Kemajuan sains dan teknologi meningkat pesat seiring dengan terus bertambahnya umur peradaban manusia. Memasuki tahun kedua puluh satu di abad yang juga dua puluh satu ini, manusia semakin bergantung terhadap teknologi-teknologi yang membuat hidup mereka lebih nyaman. Bahkan, kecerdasan artifisial atau artificial intelligence (AI) mulai marak digunakan dalam kehidupan sehari-hari dan mempermudah banyak pekerjaan manusia. Di sisi lain, perkembangan teknologi juga menghadirkan efek-efek negatif, di antaranya masalah sosial seperti pendidikan yang tidak merata, tingkat pengangguran yang tinggi, serta perubahan iklim. Sebagai bentuk respons terhadap masalah-masalah tersebut, muncul gagasan-gagasan baru yang diharapkan dapat menjadi solusi, salah satunya adalah apa yang dikenal dengan social entrepreneurship.
Social entrepreneurship atau social enterprise adalah suatu konsep dalam dunia bisnis yang meleburkan antara prinsip dasar ekonomi untuk mencari keuntungan sebanyak-banyaknya, dengan tanggung jawab terhadap lingkungan dan masyarakat. Konsep tersebut mencari keuntungan semaksimal mungkin agar bisnis yang dijalankan tetap berkembang, namun secara bersamaan juga memastikan dapat memberikan manfaat yang besar kepada masyarakat. Individu-individu yang bergerak pada bidang social entrepreneurship disebut dengan social entrepreneurs. Mereka adalah orang-orang inovatif dan berorientasi pada hasil, mencari jalan tengah untuk menggabungkan strategi bisnis dan aksi sosial. Dalam social entrepreneurship, biasanya bisnis bergerak untuk mencapai hasil yang tertera dalam Sustainable Development Goals (SDGs), seperti sanitasi dan air bersih, energi murah terbarukan, juga perdamaian global.

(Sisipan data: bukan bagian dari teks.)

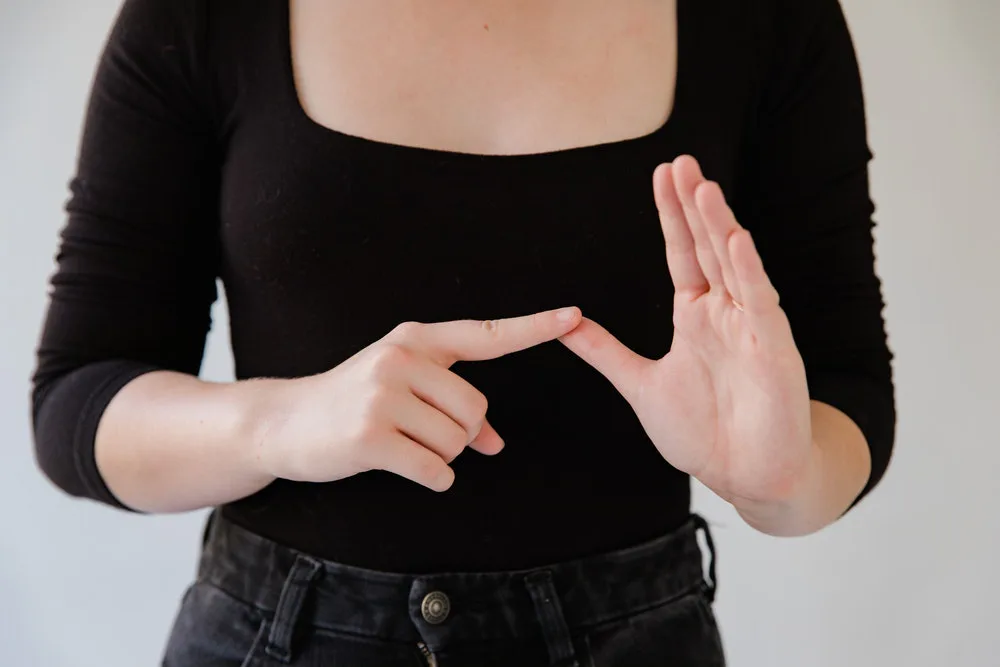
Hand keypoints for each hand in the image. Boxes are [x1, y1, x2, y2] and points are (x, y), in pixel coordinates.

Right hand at [253, 307, 582, 491]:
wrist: (285, 422)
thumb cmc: (355, 403)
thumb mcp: (403, 391)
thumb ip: (451, 407)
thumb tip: (496, 445)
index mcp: (416, 340)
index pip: (486, 334)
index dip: (534, 327)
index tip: (575, 316)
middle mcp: (401, 358)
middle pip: (477, 410)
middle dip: (462, 434)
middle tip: (423, 433)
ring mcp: (382, 395)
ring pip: (457, 443)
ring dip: (440, 456)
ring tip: (401, 444)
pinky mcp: (370, 436)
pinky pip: (434, 470)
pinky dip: (431, 478)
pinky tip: (401, 465)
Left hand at [558, 155, 812, 504]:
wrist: (745, 476)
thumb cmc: (703, 433)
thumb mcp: (639, 384)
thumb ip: (604, 352)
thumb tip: (562, 324)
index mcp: (696, 317)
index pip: (682, 254)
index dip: (672, 215)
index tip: (661, 173)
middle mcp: (725, 314)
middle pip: (708, 247)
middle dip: (694, 205)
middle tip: (681, 160)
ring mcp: (752, 329)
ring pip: (735, 266)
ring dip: (720, 226)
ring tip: (703, 187)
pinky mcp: (774, 352)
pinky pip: (760, 305)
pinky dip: (749, 273)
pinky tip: (737, 240)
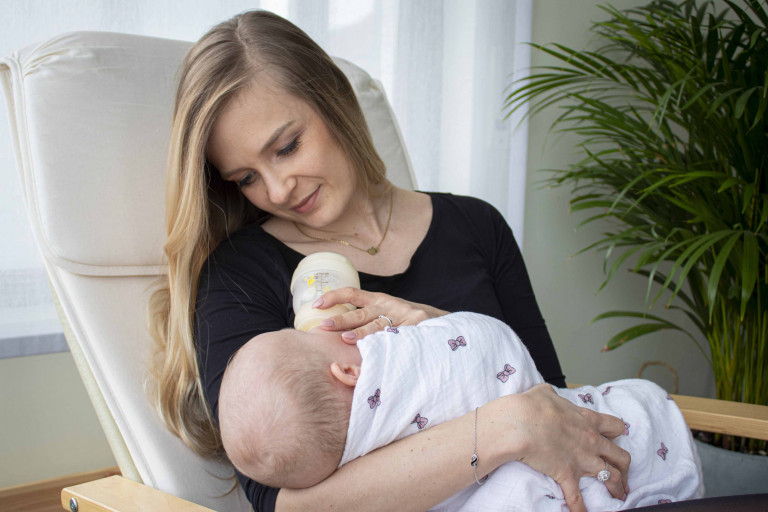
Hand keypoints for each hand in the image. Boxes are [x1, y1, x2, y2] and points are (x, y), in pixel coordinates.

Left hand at [312, 287, 447, 342]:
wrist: (444, 322)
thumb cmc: (409, 322)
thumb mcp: (389, 314)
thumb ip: (369, 320)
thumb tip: (339, 333)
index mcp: (380, 300)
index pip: (352, 293)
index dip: (333, 297)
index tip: (316, 305)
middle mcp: (389, 305)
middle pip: (361, 313)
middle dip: (341, 319)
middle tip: (324, 326)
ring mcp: (404, 316)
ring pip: (378, 327)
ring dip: (361, 334)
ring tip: (347, 339)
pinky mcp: (416, 327)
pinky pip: (397, 338)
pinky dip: (386, 346)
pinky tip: (376, 355)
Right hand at [490, 383, 629, 511]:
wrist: (520, 423)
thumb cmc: (531, 406)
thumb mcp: (545, 393)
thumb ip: (552, 395)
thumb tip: (547, 395)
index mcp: (587, 420)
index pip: (616, 426)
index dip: (616, 434)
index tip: (613, 439)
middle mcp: (591, 441)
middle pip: (621, 456)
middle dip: (624, 467)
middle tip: (623, 474)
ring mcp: (582, 459)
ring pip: (611, 477)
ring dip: (616, 488)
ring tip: (618, 497)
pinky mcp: (568, 474)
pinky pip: (578, 497)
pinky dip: (581, 509)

Kehadiran social entrepreneurs di tengah masyarakat menjadi pengisi rekahan yang tidak dapat ditutupi oleh pihak pemerintah dan swasta. Menurut Natalia Rialucky dari Angel Investment Network Indoneisa (ANGIN), social entrepreneurs sangat mementingkan penghasilan yang berkelanjutan agar kegiatan bisnis serta misi sosial yang dicanangkan dapat berjalan secara beriringan. Hal tersebut yang membedakan social enterprise dengan non-governmental organizations (NGO) karena mereka masih tetap mencari profit, namun memiliki tujuan yang sama, yaitu demi menciptakan lingkungan sosial yang lebih baik. Tidak jarang, seorang social entrepreneur mengajak sebuah non-governmental organization untuk bekerja sama dalam bersosialisasi dengan masyarakat dan menarik investor kepada bisnis yang akan dijalankannya.
Di Indonesia sendiri, masalah-masalah sosial yang telah disebutkan di atas masih kerap terjadi hampir di seluruh wilayahnya. Maka dari itu, social entrepreneurship memiliki peluang yang besar untuk dikembangkan di Indonesia. Selain karena akan mendapatkan laba yang sangat menguntungkan, social enterprise juga dibutuhkan agar dapat membantu pemerintah dan pihak swasta dalam menyelesaikan masalah sosial yang ada di Indonesia. Terdapat beberapa nama social enterprise dari Indonesia yang mulai dikenal di dunia, seperti Sirtanio Organik Indonesia dan SukkhaCitta. Harapannya, semakin banyak lagi generasi muda yang peduli terhadap isu-isu sosial di sekitarnya dan dapat menemukan alternatif penyelesaiannya dengan konsep social entrepreneurship ini, dan membuat Indonesia menjadi lebih baik di masa yang akan datang.